Transport and Transformation: One of the lesser understood photochemical processes is that leading to the formation of organic aerosols. The yields of aerosols from hydrocarbons have been obtained, by Professors Seinfeld and Flagan in over 75 outdoor smog chamber experiments at Caltech, and the results are being analyzed using mechanisms developed in a controlled indoor smog chamber. These are being supported by the research of Professor Bozelli at NJIT by the study of aromatics with hydroxyl radicals in the presence of oxygen and nitrogen oxides. Detailed thermodynamic and kinetic pathways for the reactions are being developed that show promising agreement with experiments for the primary products of benzene photochemical reactions, that is an important first step in the aerosol formation mechanism.

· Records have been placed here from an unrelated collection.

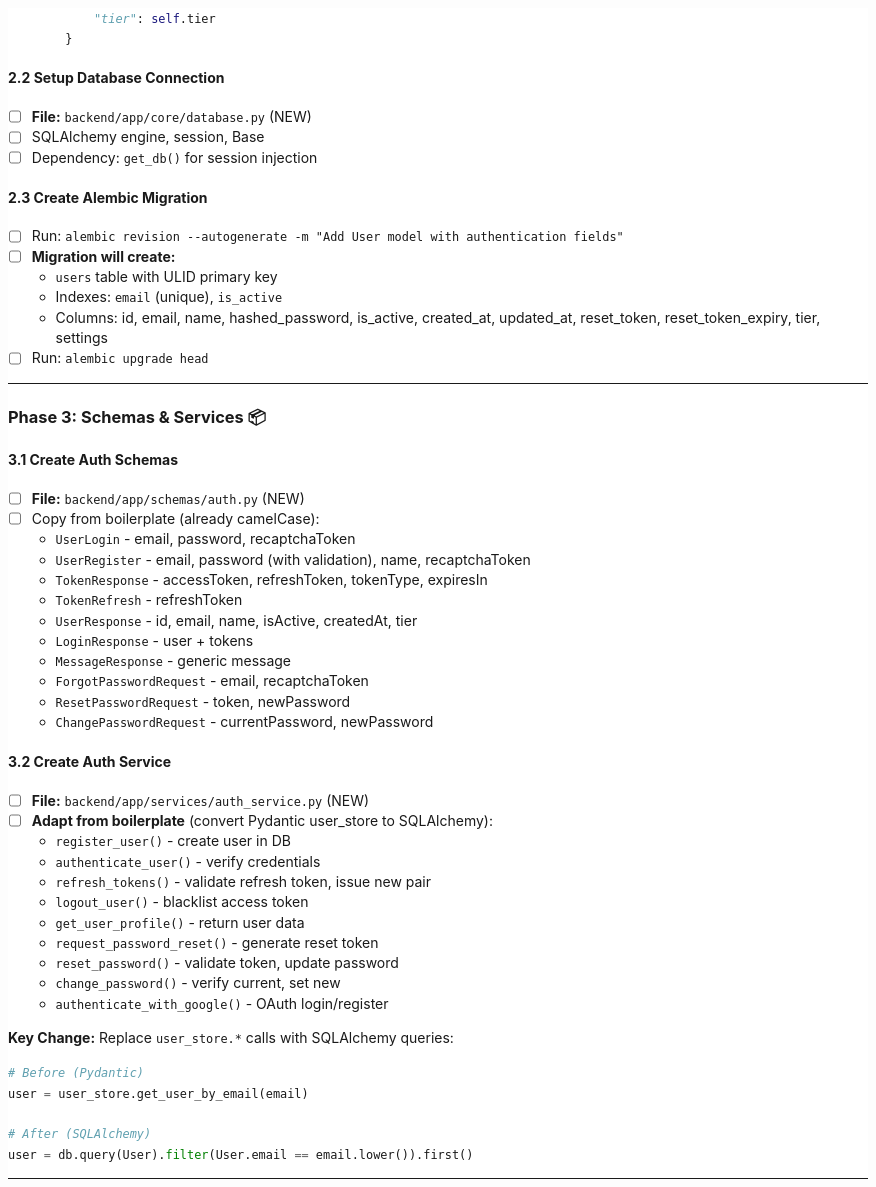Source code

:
 ```python
            "tier": self.tier
        }
```

#### 2.2 Setup Database Connection
- [ ] **File:** `backend/app/core/database.py` (NEW)
- [ ] SQLAlchemy engine, session, Base
- [ ] Dependency: `get_db()` for session injection

#### 2.3 Create Alembic Migration
- [ ] Run: `alembic revision --autogenerate -m "Add User model with authentication fields"`
- [ ] **Migration will create:**
  - `users` table with ULID primary key
  - Indexes: `email` (unique), `is_active`
  - Columns: id, email, name, hashed_password, is_active, created_at, updated_at, reset_token, reset_token_expiry, tier, settings
- [ ] Run: `alembic upgrade head`

---

### Phase 3: Schemas & Services 📦

#### 3.1 Create Auth Schemas
- [ ] **File:** `backend/app/schemas/auth.py` (NEW)
- [ ] Copy from boilerplate (already camelCase):
  - `UserLogin` - email, password, recaptchaToken
  - `UserRegister` - email, password (with validation), name, recaptchaToken
  - `TokenResponse` - accessToken, refreshToken, tokenType, expiresIn
  - `TokenRefresh` - refreshToken
  - `UserResponse` - id, email, name, isActive, createdAt, tier
  - `LoginResponse` - user + tokens
  - `MessageResponse` - generic message
  - `ForgotPasswordRequest` - email, recaptchaToken
  - `ResetPasswordRequest` - token, newPassword
  - `ChangePasswordRequest` - currentPassword, newPassword

#### 3.2 Create Auth Service
- [ ] **File:** `backend/app/services/auth_service.py` (NEW)
- [ ] **Adapt from boilerplate** (convert Pydantic user_store to SQLAlchemy):
  - `register_user()` - create user in DB
  - `authenticate_user()` - verify credentials
  - `refresh_tokens()` - validate refresh token, issue new pair
  - `logout_user()` - blacklist access token
  - `get_user_profile()` - return user data
  - `request_password_reset()` - generate reset token
  - `reset_password()` - validate token, update password
  - `change_password()` - verify current, set new
  - `authenticate_with_google()` - OAuth login/register

**Key Change:** Replace `user_store.*` calls with SQLAlchemy queries:
```python
# Before (Pydantic)
user = user_store.get_user_by_email(email)

# After (SQLAlchemy)
user = db.query(User).filter(User.email == email.lower()).first()
```

---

Monitoring and Source Apportionment: The problem of obtaining analyses of the trace volatile organic compounds (VOCs) are being pursued by Professors Kebbekus and Mitra of NJIT. They have used selective membrane with canister sampling to concentrate the VOCs to multiples of the levels in the ambient. This has been achieved by reducing water vapor transport into the canister thus reducing a major constraint on the pressures that can be used in sampling without condensation. The mapping of the temporal and spatial distribution of the mutagenic activity in the LA basin has been carried out by Prof. Cass of Caltech utilizing bacterial and human cell mutations carried out at the MIT Center for Environmental Health Sciences. He has shown that the mutagenic activity correlates better with primary emissions from combustion products than with their photochemical transformation products., since the activity is highest near the sources than downwind and higher in winter than in summer. To complement the chemical signatures developed at Caltech for the extractable organic portion of the particles, Professors Vander Sande and Sarofim are generating quantitative measures of the physical and chemical structures of soots using high resolution electron microscopy. The methods show potential for use in both providing insights on the mechanisms of formation and signatures for use in source attribution studies.

Summer Symposia: The third annual Summer Symposium, scheduled with the Science Advisory Committee, meeting was organized by Professors John Heywood of MIT and Robert Sawyer of the University of California, Berkeley (also a member of the SAC) on "Effective Technologies for Reducing Vehicle Emissions." The Symposium brought together many of the key researchers and policy-makers to discuss the status of the emerging technologies for low emission vehicles. Like the first two symposia on the ozone in the North East and the prioritization of hazardous air pollutants, the 1995 Symposium provided opportunities for informal and sometimes spirited discussions between the participants in informal surroundings. The symposium planned for the summer of 1996 is on the next generation of air pollution instrumentation and that for 1997 on the health effects of fine particles.